Romantisme dalam literatur. Mendefinisikan karakteristik dan sifat-sifat
Para ahli menunjukkan beberapa fitur utama dari romantisme dalam literatur, yang tentu harus hadir dalam setiap karya mereka. Penulis pertama dari pekerjaan ini adalah untuk menghapus semua batas antara dirinya dan karakternya dan mempersempit jarak sebanyak mungkin. penulis harus "mengenakan topeng" karakter, nuansa nya setiap emosi mengalami efek dari masing-masing faktor eksternal yang "menjengkelkan" penciptaannya. Fitur yang membedakan adalah kenyataan bahwa penulis tidak pernah harus mengutuk karakter dan tindakannya. Segala sesuatu yang buruk yang berhubungan dengan karakter pada akhirnya menjadi hasil dari faktor rasa bersalah eksternal.

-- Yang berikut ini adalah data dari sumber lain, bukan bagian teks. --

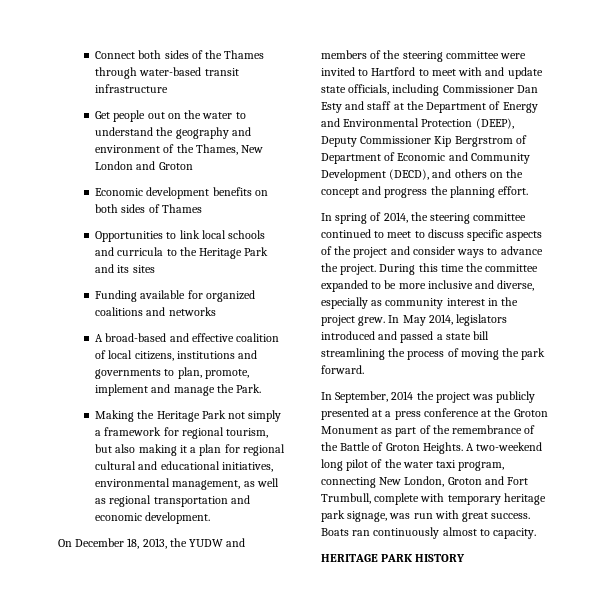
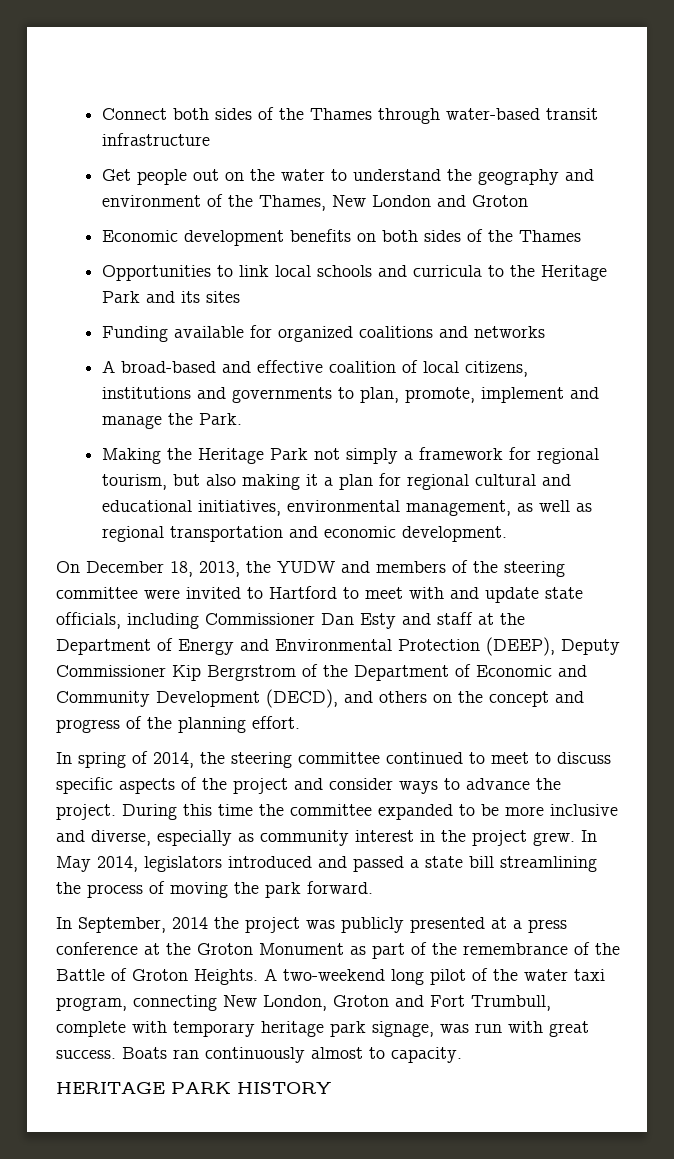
(160, 208) none -> [487,230,513,242] the
(527, 139) none -> [323,665,348,677] the
(428, 193) none -> [126,716,142,729] of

The last but not fitur paling penting adalah bahwa karya-karya alur cerita harus dikaitkan dengan asmara. Juga romantisme abad ke-19 yang luar biasa dalam penggunaan berlimpah literatur metafora dan inspirasi mati. Untuk penjelasan lebih tepat dari keadaan mental karakter sering analogi digunakan untuk peristiwa alam dan bencana.
kemungkinan tak terbatas
Paling tren baru populer telah menjadi lebih dan karena fakta bahwa penampilan adalah mudah tersedia di semua lingkup klasisisme dan kreatif yayasan yang mengikat penulis. Berlatih percikan terbatas emosi di atas kertas, novelis dicampur gaya yang berbeda. Romantisisme sastra individual, saya disederhanakan dan berbagi dengan lingkaran yang lebih besar dari penulis. Sebagai hasil dari munculnya gaya baru terhapus batas-batas antara kreativitas tinggi dan masyarakat umum. Oleh karena itu relevan adalah pemahaman tentang apa yang romantisme dalam literatur. Ini definisi ketidakpastian internal dalam jiwa penulis, personifikasi kegembiraan dan kecemasan melalui dunia batin pahlawannya.

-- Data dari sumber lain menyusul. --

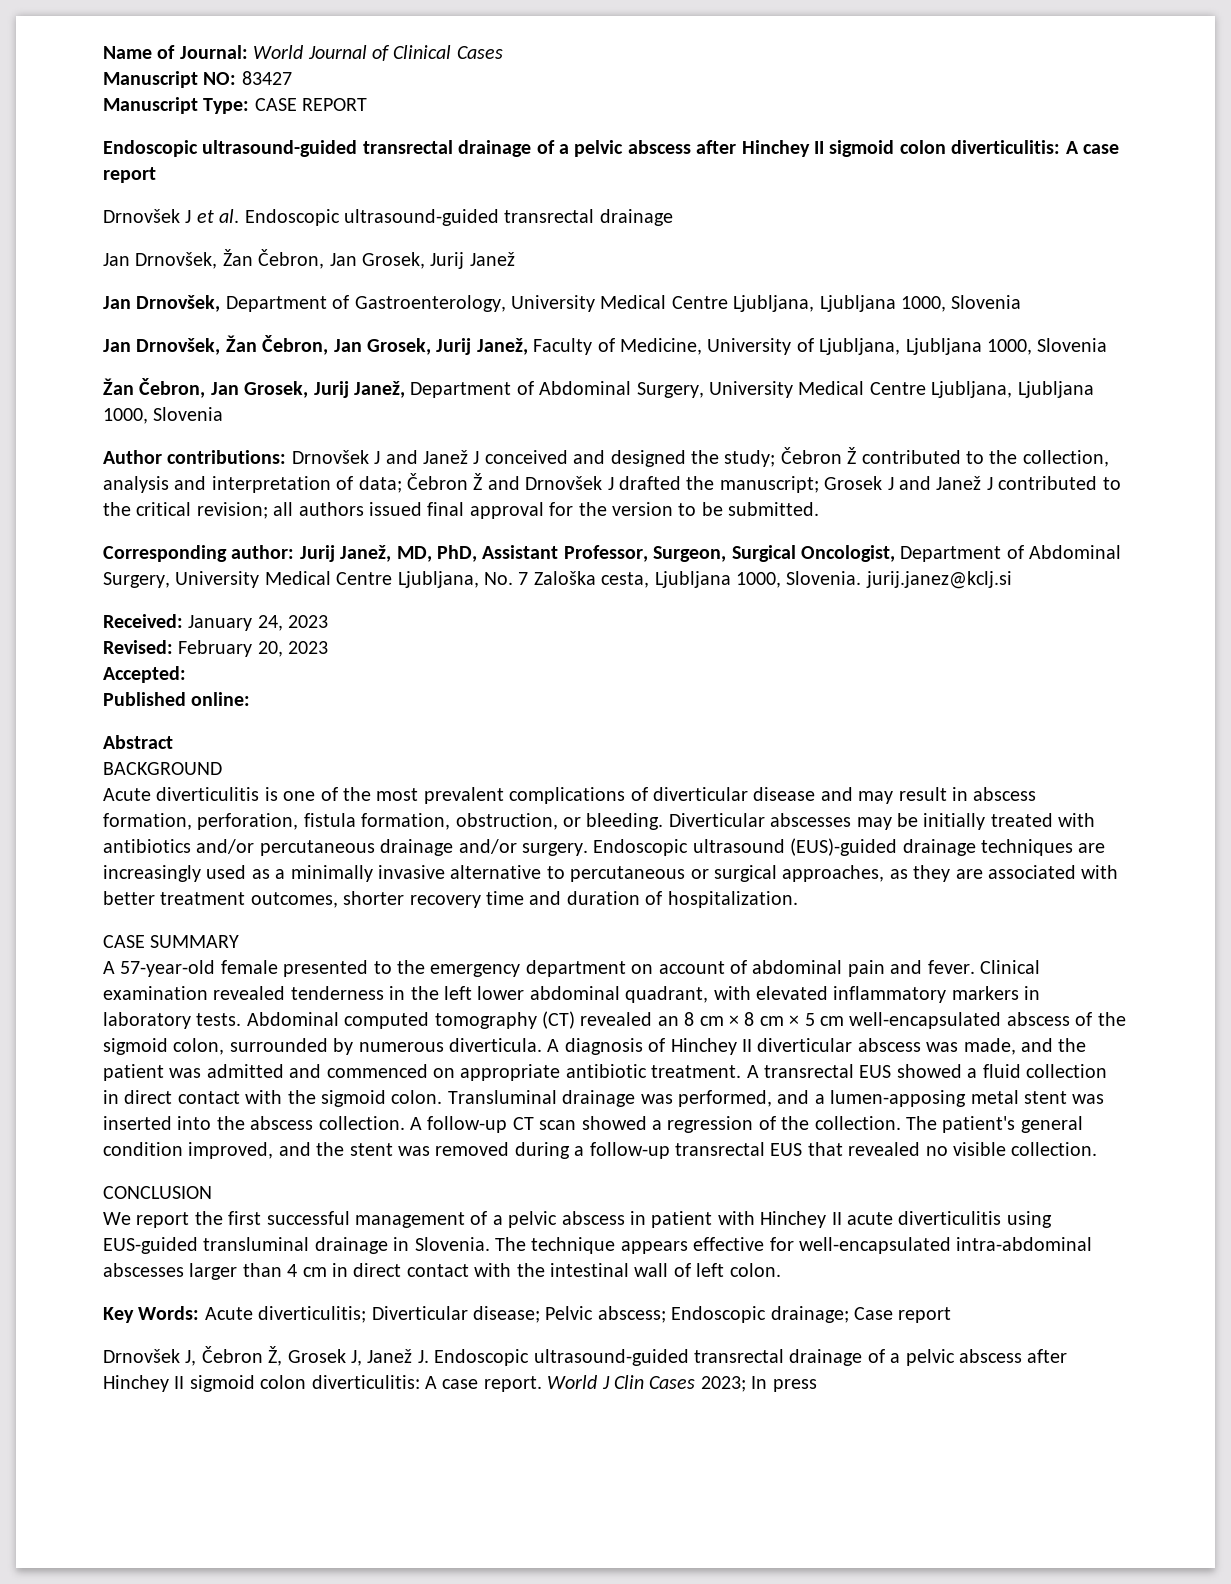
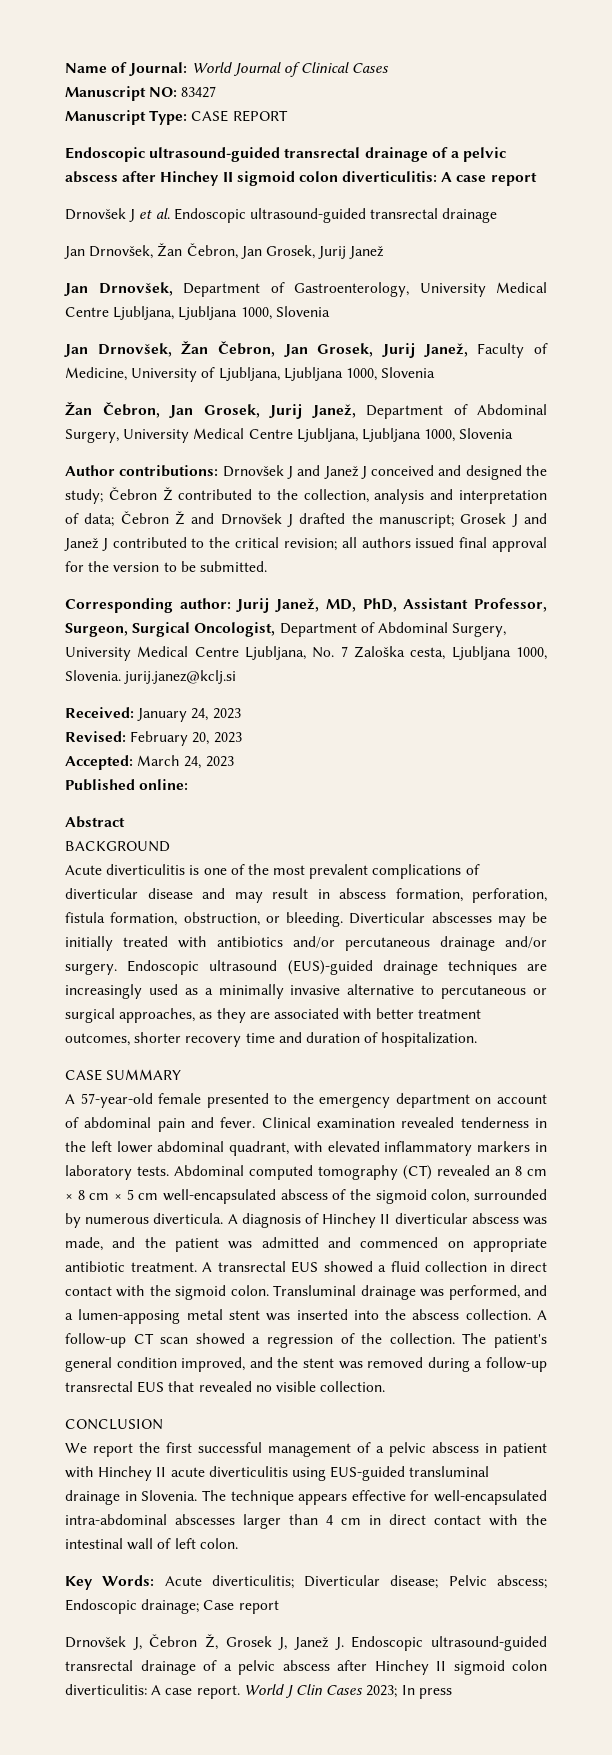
(186, 674) none -> [137,755,234,769] March 24, 2023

Pengaruh Romantisisme pada kreativitas
Memahami apa yang romantisme dalam literatur, definisi tinggi nilai, yang sedang dilaksanakan oleh para pengikutnya, memberikan kesempatan untuk melacak pengaruh sezaman gerakan untuk generasi berikutnya. Yang telah dimulai sebagai genre sastra baru, romantisme kemudian memiliki pengaruh yang sangat besar pada musik dan lukisan. Didorong oleh hal-hal baru dan pengunjuk rasa yang ditawarkan genre ini penulis, musisi dan seniman mulai untuk pengenalan pemikiran revolusioner dalam karyanya. Akibatnya, sebagai sejarah menunjukkan, pemenang tidak hanya penulis, tetapi juga perwakilan dari masyarakat umum, yang diizinkan untuk menikmati karya-karya mereka direndam dalam realitas yang berbeda.